During this clean eating reboot, I’m still going to the gym. I’m working with friends on weights, really pushing myself to try new things. I’ve got a long way to go with increasing the total weight, but I know that will come in time. I’m really enjoying the idea of becoming stronger, though my super-sore thighs from leg day still make me feel like jello when I go down the stairs. Honestly though, I feel stronger or at least more energetic, so I can push myself to lift more.
Probably my biggest worry was what the rest of the household would do when I served carb-less dinners. So far, so good. The boys know they can eat what I cook or make their own, and the husband’s on a business trip all week long but he’s going along with it when he comes home for the remaining week. I’m not even going to try to cook regular meals and then not eat them. I figure after all these years of cooking with the family in mind, I can take these two weeks without worry.
There’s very little I miss so far. I’d like some wine, and I miss my little treat of organic fruit snacks, but it’s not really a big deal. I’ve been so busy, I don’t have time to really think about what I’m not eating. I have, however, thought about how good I’m feeling and how I know I’m doing the right thing for my body.
I don’t expect to drop all 16 pounds in two weeks, but I do hope to at least lose a few. More importantly, I’m hoping my metabolism stays higher, and I know how to maintain it at a higher rate. I used to not eat enough, or at least often enough, and that’s not a problem anymore. Once I drop a few, I know I’ll be more motivated to continue on a healthier path.
Let’s be real — after these two weeks, I’m going to enjoy a glass of wine now and then.

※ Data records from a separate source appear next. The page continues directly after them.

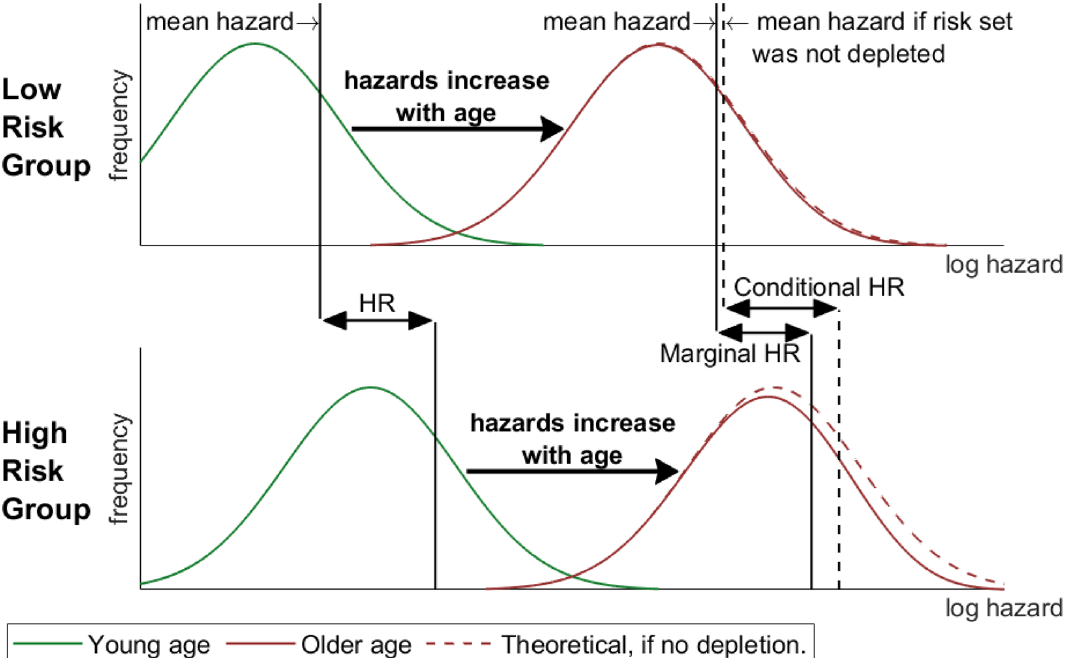
Figure 1. Unobserved heterogeneity attenuates hazard rates and ratios. The upper panel sketches the distribution of hazards within a low-risk group (e.g. non-smokers, normal blood pressure, normal cholesterol level,…). The green line refers to young, the red line to older age. The red dashed line shows the hypothetical distribution at older age if no CHD occurred: it is identical to the distribution at young age but shifted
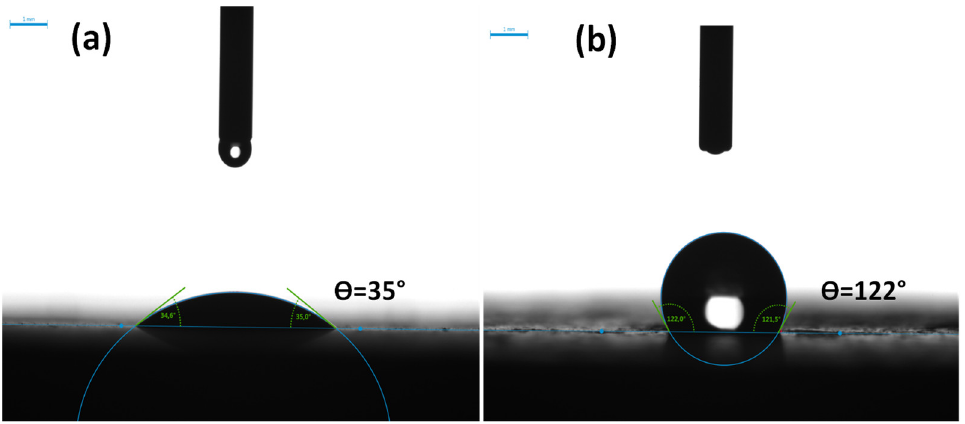
Figure 12. Water drop shape at the surface of ( a ) h-BN and ( b ) BNO Cal/W /Si-PMMA. Wetting parameter calculations: According to thermodynamics law, interfacial tensions between each component of a system containing PMMA, PA6, and h-BN govern the localization of h-BN fillers in the immiscible polymer blend. The determination of the wetting parameter ( Ꞷ AB ) is possible using the interfacial tensions between the components (Equation (1)) [69].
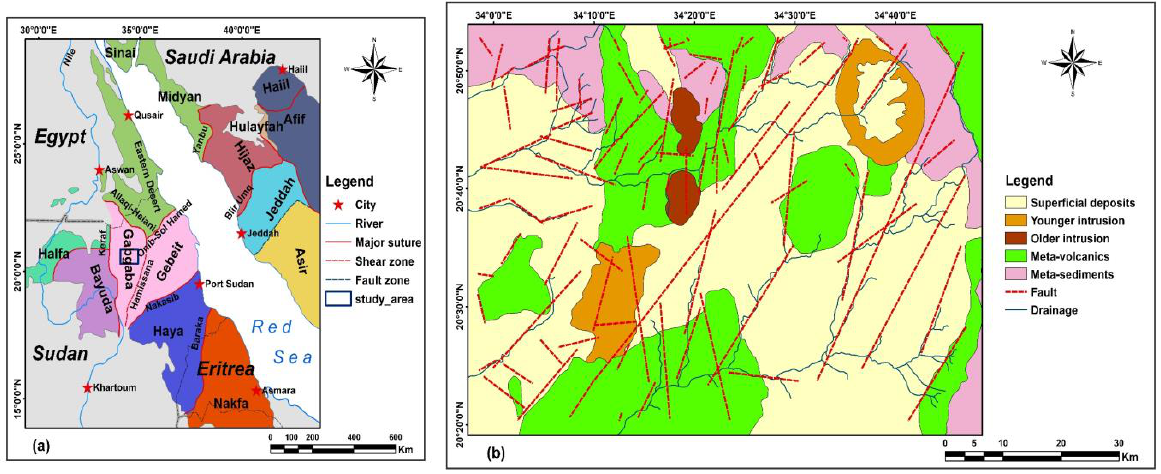
Figure 1. Location of the study area. ( a ) Sketch map of the main terranes, major suture, and shear zones of the Arabian-Nubian shield in the Red Sea Hills Region of Sudan (modified after Bierlein et al. [43]); ( b ) geological map of the study area (modified after Mohamed et al.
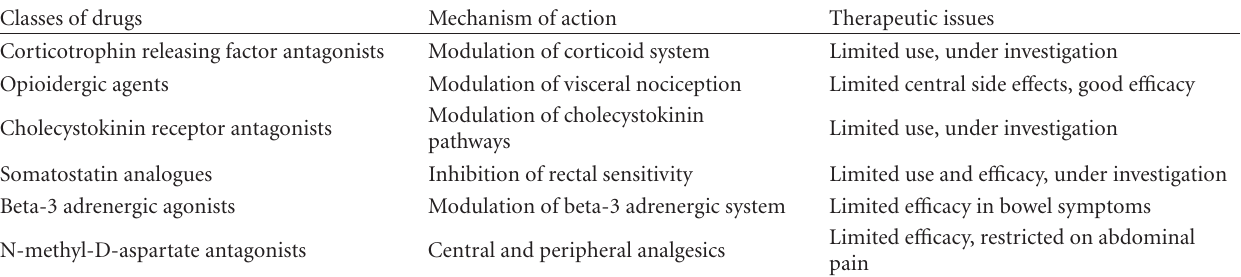
Table 2: Novel psychotropic agents used for the treatment of irritable bowel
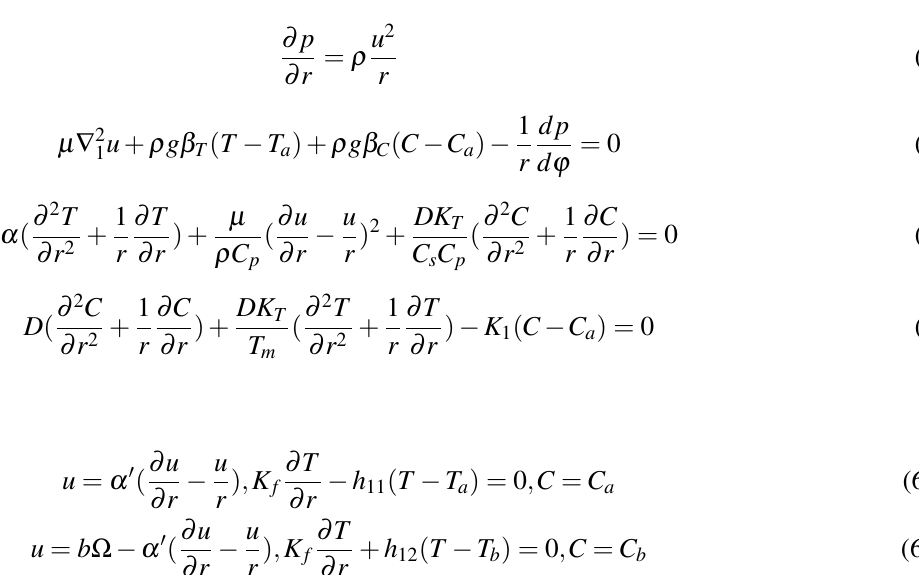
Fig. 1 Flow model and coordinate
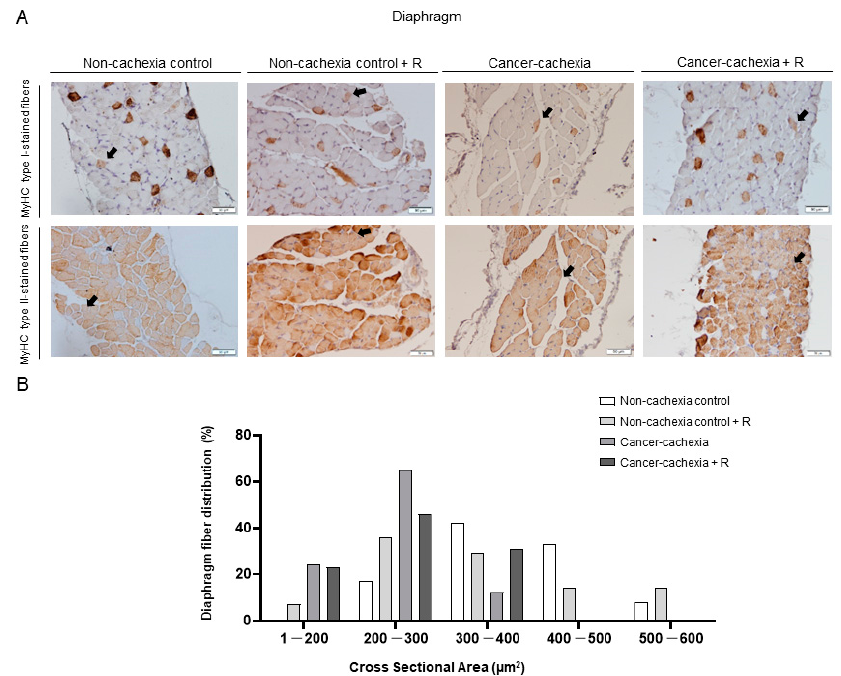
Figure 5. Representative images of diaphragm muscle fibers ( A ). Myofibers with anti-MyHC type I antibody staining (brown color) are shown in the top panel and anti-MyHC type II antibody staining in the middle panel. Hybrid fibers (arrows) are seen in both panels. Schematic representation of the distribution of the CSA of the muscle fibers in the diaphragm muscle ( B ). Abbreviations: R, rucaparib; MyHC, myosin heavy chain; CSA, cross-sectional area.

The fruities? Not so sure. I’m liking the clean snacks and I know there are a lot more I can have once I get beyond the two-week mark. I’m learning the benefits of food as fuel AND enjoyment, not just something yummy to assuage hunger.
Finding an eating plan that works can be tough, and this may not be the one for you, but I’m not good at permanently not eating wheat or carbs or wine. I wanted a plan that doesn’t make me feel deprived and is sustainable in the long run. I also wanted something that was healthy for my particular needs and didn’t have me drinking out of a can one or two meals a day.
Whatever you do, seek medical advice as necessary and don’t expect overnight changes. (I am not a doctor so none of this is medical advice, other than that you should seek an actual medical professional!) Enjoy the improvements as they come, and know that you’re giving your body the best chance to feel better.